For most people around the world, the fact that Cuba was on a list that should not even exist represents a high in imperialist arrogance and hypocrisy, coming as it does, from the biggest sponsor of terrorism in the world. Over 3,000 Cubans have been killed in U.S.-sponsored terror attacks since 1959, while the perpetrator of a terrorist bombing that brought down a Cuban airliner walks around freely in the United States.
A major plank of U.S foreign policy is the targeted assassination of “high value targets” (translation: human beings the CIA wants to kill) using drone aircraft or special forces. This particular “kill list,” as the CIA likes to call it, was recently extended to include U.S citizens. Thousands of civilians, family members, members of wedding parties, etc., have been killed as well. The U.S. has also supported client states such as Israel in such activities.
According to international law, a blockade is an act of war. Since 1992, the U.N. General Assembly has passed annual resolutions with almost unanimous votes calling on the U.S. to end its illegal blockade of Cuba. Supporting these resolutions, Cuba detailed the many hardships inflicted on the Cuban people, but the United States has remained unmoved in its hostility.
The Congressional Accountability Office recently reported that from 1996 to 2011, Congress appropriated $205 million for Cuban “democracy” assistance. Most of this went to the U.S. Agency for International Development, a notorious front for CIA operations. Congress has also allocated more than $25 million per year to fund TV Marti and Radio Marti, which beam anti-socialist, anti-Cuban propaganda from the U.S to Cuba.
Investigative reporting by the Associated Press exposed the smuggling into Cuba of military grade communications by Alan Gross (who was caught and jailed) and the ZunZuneo caper to set up a Cuban social media like Twitter, secretly paid for by the CIA.

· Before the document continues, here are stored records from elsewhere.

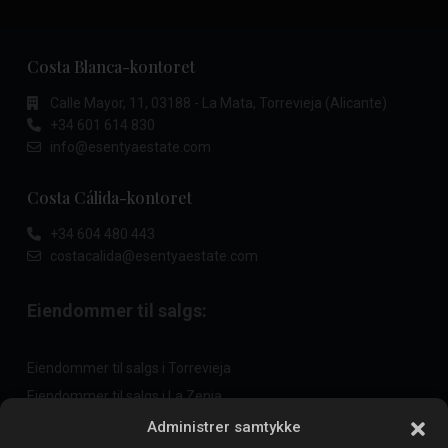
Costa Blanca-kontoret
Calle Mayor, 11, 03188 - La Mata, Torrevieja (Alicante)
+34 601 614 830
info@esentyaestate.com
Costa Cálida-kontoret
+34 604 480 443
costacalida@esentyaestate.com
Eiendommer til salgs:
Eiendommer til salgs i Torrevieja
Eiendommer til salgs i La Zenia
Eiendommer til salgs i Cabo Roig
Administrer samtykke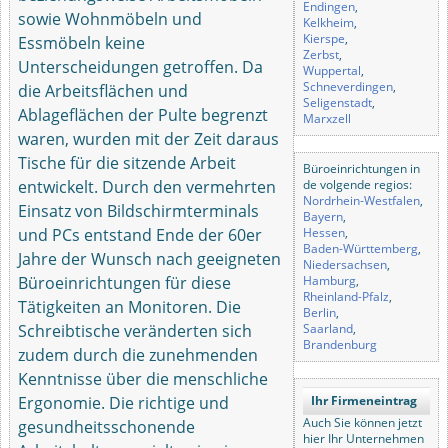
Endingen
,
sowie Wohnmöbeln und
Kelkheim
,
Kierspe
,
Essmöbeln keine
Zerbst
,
Unterscheidungen getroffen. Da
Wuppertal
,
Schneverdingen
,
die Arbeitsflächen und
Seligenstadt
,
Ablageflächen der Pulte begrenzt
Marxzell
waren, wurden mit der Zeit daraus
Tische für die sitzende Arbeit
Büroeinrichtungen in
entwickelt. Durch den vermehrten
de volgende regios:
Nordrhein-Westfalen
,
Einsatz von Bildschirmterminals
Bayern
,
und PCs entstand Ende der 60er
Hessen
,
Baden-Württemberg
,
Jahre der Wunsch nach geeigneten
Niedersachsen
,
Büroeinrichtungen für diese
Hamburg
,
Rheinland-Pfalz
,
Tätigkeiten an Monitoren. Die
Berlin
,
Schreibtische veränderten sich
Saarland
,
Brandenburg
zudem durch die zunehmenden
Kenntnisse über die menschliche
Ergonomie. Die richtige und
Ihr Firmeneintrag
Auch Sie können jetzt
gesundheitsschonende
hier Ihr Unternehmen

Some capitalist intellectuals and apologists for imperialism have attempted to justify the gross hypocrisy of U.S. diplomacy with the doctrine of “American Exceptionalism.” This chauvinistic, racist idea asserts that the United States, because it is such an exceptionally “good” force in the world, has a responsibility to maintain and expand an “American Empire,” and should therefore not be accountable to international law. (Marilyn B. Young, “One Empire Under God,” European Contributions to American Studies, May 2004)
This rubbish must be exposed for what it really is: an ideological weapon used to pummel any nation or individual who dares to stand up to U.S imperialism.
This is especially true when it comes to Cuba, which has become a beacon for poor and oppressed people the world over. If it wants to normalize relations with Cuba, the U.S. should first end its illegal blockade.